Riad Salem, MD: There’s no doubt that given sort of the migration of how patients flow from stage to stage, the best results we’re going to get are with combinations. In fact, all patients get combination treatments. It depends on whether it happens at the same time or in a sequential fashion. The SPACE trial, as an example, is drug-eluting beads plus or minus sorafenib. There was a very minor improvement in time to progression, but nothing clinically significant. There’s also the TACTICS clinical trial by the Japanese, which uses TTUP [time to untreatable progression] as an endpoint to see whether the addition of sorafenib was beneficial. Neither of those studies was able to show an overall survival endpoint. The problem with overall survival, of course, is post-treatment progression. Every study is going to be confounded by post-treatment progression, and that endpoint is going to be more and more challenging. In fact, it is one of the challenges that I’ve observed in my career while treating BCLC [Barcelona Clinic Liver Cancer]-As and Bs.
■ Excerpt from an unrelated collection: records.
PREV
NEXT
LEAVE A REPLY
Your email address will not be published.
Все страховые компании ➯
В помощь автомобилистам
So right now, it’s a nice proof of concept. If we are able to treat people for a fewer number of times by adding sorafenib, that would be beneficial. I think the TACTICS trial is interesting. There’s also some discussion as to what TTUP actually means and whether that’s actually something that is objective and can be reproduced. So we continue to study that. Obviously, other combinations, which we’ll discuss later on, are very interesting. Obviously, combination studies are very, very attractive. That’s what patients are going to get. We just have to figure out the optimal timing.

Ghassan K. Abou-Alfa, MD: Peter, what about checkpoint inhibitors plus TACE [transcatheter arterial chemoembolization]?
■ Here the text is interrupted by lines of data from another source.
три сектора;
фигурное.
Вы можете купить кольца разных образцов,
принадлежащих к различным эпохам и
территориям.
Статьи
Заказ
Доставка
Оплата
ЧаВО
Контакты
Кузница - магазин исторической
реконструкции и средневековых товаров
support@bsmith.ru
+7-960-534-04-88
Peter Galle, MD, PhD: Again, this opens the door. After SPACE and after, particularly, TACE 2, which was a very nice, well-controlled trial, we learned that the added toxicity is, in the end, probably not able to be compensated by a survival benefit. So we are stuck. Toxicity is the issue. We see very severe side effects with checkpoint inhibitors in some patients. But for the most part, they are very well tolerated. And then the additional aspect, at least in theory, is that the combination with this measurement—where you probably increase the load of tumor antigens, which are presented to the immune system, in combination with immunotherapy—is nice. So that’s very promising.

There are many limitations, which are complex. Any sort of addition will be not only a treatment of a tumor but, as we know, also a problem where the cirrhotic liver produces new tumors. That’s also something to be taken care of by a treatment. Is immunotherapy doing that job? We don’t know. So there are many open questions, but this is an interesting potential combination.